Organize Your Team to Meet SLOs and SLAs in the Cloud Native Era

As an engineering leader, your role in organizing your team to meet SLOs and SLAs in the era of cloud native architecture is crucial to your company’s success. This article provides insights and practical guidance on how to organize your team to get clarity on the current state of your teams and systems to make the right investments for the future. We’ll also look at the importance of consistency in edge metrics—like those delivered by Envoy Gateway—to the success of a monthly service review.
Tetrate offers an enterprise-ready, 100% upstream distribution of Istio, Tetrate Istio Subscription (TIS). TIS is the easiest way to get started with Istio for production use cases. TIS+, a hosted Day 2 operations solution for Istio, adds a global service registry, unified Istio metrics dashboard, and self-service troubleshooting.
Whether you are building B2B SaaS solutions, internal software, or B2C software, your work directly impacts the performance of our systems, which is critical to ensuring our business’s success.
As the providers of a SaaS solution, you understand the weight of ensuring that our software is meeting our clients’ service level agreements (SLAs).
If you provide systems for critical business functions within your organization, you know that how well you meet your service level objectives (SLOs) directly impacts the success of the business.
If you have a B2C solution, you know how important it is to ensure that every user has a good experience with your software.
The Performance Clarity Challenges of Cloud Computing
While the era of cloud architecture has improved scalability and resiliency, tracking service quality levels has become increasingly complex. Our distributed multi-component systems have posed more challenges than clarity regarding how a system is doing.
As the number of components in our systems grows, it becomes increasingly difficult to get a clear picture of what is impacting your SLOs. It also gets harder to measure, pinpoint problems, and hold people accountable for taking action to improve performance.
When examining SLAs and SLOs, we need to consider the quality delivered to clients and users. By stepping back from all the small components that make up your system, we can gain clarity. We focus on the time between a request arriving at the boundary of your system and the response.
Set Your Team Up for Success
Establish goals, accountability, and transparency in your organization to clarify whether and where investments are necessary to meet SLAs and SLOs.
Establish Goals
Each team should be responsible for memorializing their SLOs. Not all services are equally critical, so SLOs vary slightly between services.
Establish Accountability
Ask all your teams to appoint a person responsible for their team’s Service performance.
Organize Monthly Service Review
Measure
It is no surprise that the first step is to measure. If you’re unaware of the status of service quality, you won’t be able to make decisions rooted in reality.
It can be overwhelming to pick what to measure; however, start simple and measure the most critical items. Three areas that are directly linked to the quality of the service you provide to users:
- Outages
- How many complete outages did we have, for how long, and which components?
- Errors
- Application error rate trends – what is the % of errors in total traffic?
- Performance
- API response performance trends – is it getting slower or faster?

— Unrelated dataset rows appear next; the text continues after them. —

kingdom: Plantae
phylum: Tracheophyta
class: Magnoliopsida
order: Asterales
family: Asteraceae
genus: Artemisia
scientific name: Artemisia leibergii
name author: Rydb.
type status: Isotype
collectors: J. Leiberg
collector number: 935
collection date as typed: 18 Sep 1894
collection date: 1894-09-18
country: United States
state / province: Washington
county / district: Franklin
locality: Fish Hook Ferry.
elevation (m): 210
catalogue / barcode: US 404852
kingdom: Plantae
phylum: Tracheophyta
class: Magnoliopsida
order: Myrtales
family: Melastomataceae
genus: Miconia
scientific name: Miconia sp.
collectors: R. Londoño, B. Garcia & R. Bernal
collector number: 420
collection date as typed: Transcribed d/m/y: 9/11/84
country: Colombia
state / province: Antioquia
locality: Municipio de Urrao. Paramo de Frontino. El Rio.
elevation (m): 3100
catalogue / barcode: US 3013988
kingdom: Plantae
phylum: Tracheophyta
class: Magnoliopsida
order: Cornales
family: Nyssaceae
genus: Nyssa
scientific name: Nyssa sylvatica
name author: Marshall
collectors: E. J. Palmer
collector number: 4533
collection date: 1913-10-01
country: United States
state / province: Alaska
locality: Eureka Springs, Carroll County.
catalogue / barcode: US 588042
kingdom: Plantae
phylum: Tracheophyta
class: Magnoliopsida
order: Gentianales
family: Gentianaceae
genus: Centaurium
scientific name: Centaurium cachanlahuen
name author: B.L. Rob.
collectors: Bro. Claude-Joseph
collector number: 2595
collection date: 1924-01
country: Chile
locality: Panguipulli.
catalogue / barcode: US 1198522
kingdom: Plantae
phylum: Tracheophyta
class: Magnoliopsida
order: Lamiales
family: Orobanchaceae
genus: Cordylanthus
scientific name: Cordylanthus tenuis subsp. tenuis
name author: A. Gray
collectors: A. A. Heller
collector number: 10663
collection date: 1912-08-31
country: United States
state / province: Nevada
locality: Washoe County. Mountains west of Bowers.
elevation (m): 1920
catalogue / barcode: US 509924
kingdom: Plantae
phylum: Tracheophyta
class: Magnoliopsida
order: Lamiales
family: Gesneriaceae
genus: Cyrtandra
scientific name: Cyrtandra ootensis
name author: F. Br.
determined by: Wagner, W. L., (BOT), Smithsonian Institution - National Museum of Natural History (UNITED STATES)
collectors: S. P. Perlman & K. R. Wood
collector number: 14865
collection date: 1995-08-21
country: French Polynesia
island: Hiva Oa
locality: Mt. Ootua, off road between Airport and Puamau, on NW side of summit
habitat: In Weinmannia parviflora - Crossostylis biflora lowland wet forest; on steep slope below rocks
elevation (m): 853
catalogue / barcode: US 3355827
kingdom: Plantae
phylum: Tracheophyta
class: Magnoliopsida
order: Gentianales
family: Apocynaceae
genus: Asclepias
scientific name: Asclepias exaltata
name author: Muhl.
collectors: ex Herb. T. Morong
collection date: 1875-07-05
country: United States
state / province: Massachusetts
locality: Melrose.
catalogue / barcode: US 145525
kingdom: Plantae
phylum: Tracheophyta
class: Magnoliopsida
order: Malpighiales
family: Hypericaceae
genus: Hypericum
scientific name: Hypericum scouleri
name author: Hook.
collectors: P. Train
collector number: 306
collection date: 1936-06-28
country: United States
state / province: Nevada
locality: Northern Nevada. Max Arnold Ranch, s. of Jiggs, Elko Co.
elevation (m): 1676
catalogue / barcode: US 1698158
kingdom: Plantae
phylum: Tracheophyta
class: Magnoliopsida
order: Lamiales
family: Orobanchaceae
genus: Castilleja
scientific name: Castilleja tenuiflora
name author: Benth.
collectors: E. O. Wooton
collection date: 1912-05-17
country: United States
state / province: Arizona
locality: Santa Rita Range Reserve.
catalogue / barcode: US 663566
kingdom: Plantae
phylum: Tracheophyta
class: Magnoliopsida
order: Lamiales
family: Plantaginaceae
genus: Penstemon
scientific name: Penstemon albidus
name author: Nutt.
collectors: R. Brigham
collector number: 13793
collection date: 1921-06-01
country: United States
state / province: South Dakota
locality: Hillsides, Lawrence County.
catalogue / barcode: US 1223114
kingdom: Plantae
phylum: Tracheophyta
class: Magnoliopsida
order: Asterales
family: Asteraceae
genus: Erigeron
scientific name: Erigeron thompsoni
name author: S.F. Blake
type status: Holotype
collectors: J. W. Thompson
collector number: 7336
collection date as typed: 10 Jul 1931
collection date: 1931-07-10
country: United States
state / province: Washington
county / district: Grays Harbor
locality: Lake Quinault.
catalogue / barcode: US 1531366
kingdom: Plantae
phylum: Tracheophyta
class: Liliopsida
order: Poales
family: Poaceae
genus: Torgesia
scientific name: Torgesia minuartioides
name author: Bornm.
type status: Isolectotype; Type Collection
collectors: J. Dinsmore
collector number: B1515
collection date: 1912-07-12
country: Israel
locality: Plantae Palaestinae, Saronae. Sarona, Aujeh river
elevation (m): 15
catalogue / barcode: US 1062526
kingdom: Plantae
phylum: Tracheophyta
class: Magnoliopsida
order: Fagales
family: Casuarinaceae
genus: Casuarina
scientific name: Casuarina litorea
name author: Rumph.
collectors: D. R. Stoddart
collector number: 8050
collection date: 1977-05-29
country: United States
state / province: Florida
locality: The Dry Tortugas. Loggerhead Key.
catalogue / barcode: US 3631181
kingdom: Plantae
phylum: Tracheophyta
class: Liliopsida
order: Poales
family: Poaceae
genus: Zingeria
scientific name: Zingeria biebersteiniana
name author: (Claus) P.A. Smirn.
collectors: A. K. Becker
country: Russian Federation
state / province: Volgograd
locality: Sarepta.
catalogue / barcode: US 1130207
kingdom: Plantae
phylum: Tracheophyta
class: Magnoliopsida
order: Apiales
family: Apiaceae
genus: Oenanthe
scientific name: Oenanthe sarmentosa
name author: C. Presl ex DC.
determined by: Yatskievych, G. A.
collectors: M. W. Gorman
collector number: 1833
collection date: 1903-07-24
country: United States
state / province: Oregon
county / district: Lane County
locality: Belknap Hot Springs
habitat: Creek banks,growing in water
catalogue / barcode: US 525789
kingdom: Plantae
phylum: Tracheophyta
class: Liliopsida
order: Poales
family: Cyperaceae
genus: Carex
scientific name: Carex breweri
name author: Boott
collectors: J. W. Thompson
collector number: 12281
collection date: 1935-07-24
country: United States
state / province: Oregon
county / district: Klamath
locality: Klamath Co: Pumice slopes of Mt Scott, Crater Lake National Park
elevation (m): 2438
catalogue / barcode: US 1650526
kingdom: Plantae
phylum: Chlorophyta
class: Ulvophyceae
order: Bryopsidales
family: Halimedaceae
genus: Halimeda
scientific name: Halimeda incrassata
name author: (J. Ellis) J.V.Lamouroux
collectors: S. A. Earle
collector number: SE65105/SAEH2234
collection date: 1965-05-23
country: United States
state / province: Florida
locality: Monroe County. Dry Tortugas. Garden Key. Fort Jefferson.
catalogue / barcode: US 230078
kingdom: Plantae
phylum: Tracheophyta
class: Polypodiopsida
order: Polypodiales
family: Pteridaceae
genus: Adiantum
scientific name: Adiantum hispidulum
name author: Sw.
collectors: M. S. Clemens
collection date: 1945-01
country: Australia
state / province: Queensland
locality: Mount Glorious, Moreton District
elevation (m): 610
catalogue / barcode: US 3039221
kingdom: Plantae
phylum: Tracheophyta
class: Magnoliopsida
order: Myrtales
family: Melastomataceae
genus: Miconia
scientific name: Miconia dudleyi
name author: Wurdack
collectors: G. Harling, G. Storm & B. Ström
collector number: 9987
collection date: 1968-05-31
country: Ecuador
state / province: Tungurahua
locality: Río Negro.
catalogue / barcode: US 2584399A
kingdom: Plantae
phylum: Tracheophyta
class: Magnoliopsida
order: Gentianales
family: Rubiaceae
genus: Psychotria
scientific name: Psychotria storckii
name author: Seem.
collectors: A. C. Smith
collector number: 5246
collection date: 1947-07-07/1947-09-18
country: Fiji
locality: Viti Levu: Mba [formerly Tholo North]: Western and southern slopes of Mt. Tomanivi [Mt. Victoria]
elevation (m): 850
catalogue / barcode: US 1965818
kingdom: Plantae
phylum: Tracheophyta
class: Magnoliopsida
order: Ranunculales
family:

- Static content delivery performance – is it getting slower or faster?
Attribute
For accountability clarity, ensure all metrics are appropriately attributed to the application and team.
Attribute performance metrics by:
- Owning team
- Application
- Environment
Teams might argue that they depend on other underlying systems that aren’t able to meet their applications’ performance needs. However, accountability is essential here. As a leader, you must empower the person owning a product’s service quality to have the necessary conversations with the owners of the systems they depend on. Remember, often, the solution sits on both sides of the fence.
Report
Organize the findings into a digestible monthly report, broken down by team and applications.
Ask all service performance owners to add commentary to the report to shed light on the outages, errors, and performance changes.
Ask all service performance owners to add any action points taken in the past month and any planned actions anticipated to impact performance (positive or negative).
Review
Set up a monthly meeting to review performance with all service performance owners, underlying systems and infrastructure owners, and internal business stakeholders. Make sure your operations team is involved in this meeting.
Act
Take action to address issues in the system’s performance quality. Address performance issues with engineering actions and measure the impact.
Pick Edge Components That Make It Easy to Measure Performance
Consistency in edge metrics will make measuring and reporting much easier. It is important to pick a solution that provides the granularity to measure and attribute appropriately.
Envoy Proxy, a mature reverse proxy originally developed at Lyft, allows you to capture rich metrics from requests. It enables you to measure performance, collect metrics data to attribute performance, and use it to report on service performance.
However, without a scalable control plane, Envoy Proxy can be difficult to manage and configure. The easiest way to use Envoy Proxy to handle incoming requests to your system is to run it as a Kubernetes Gateway managed by Envoy Gateway.
Even though Envoy Gateway enables you to use Envoy Proxy as a Kubernetes Gateway, you can route traffic outside and inside Kubernetes, allowing you to have a consistent technology component regardless of whether you have Kubernetes-hosted services.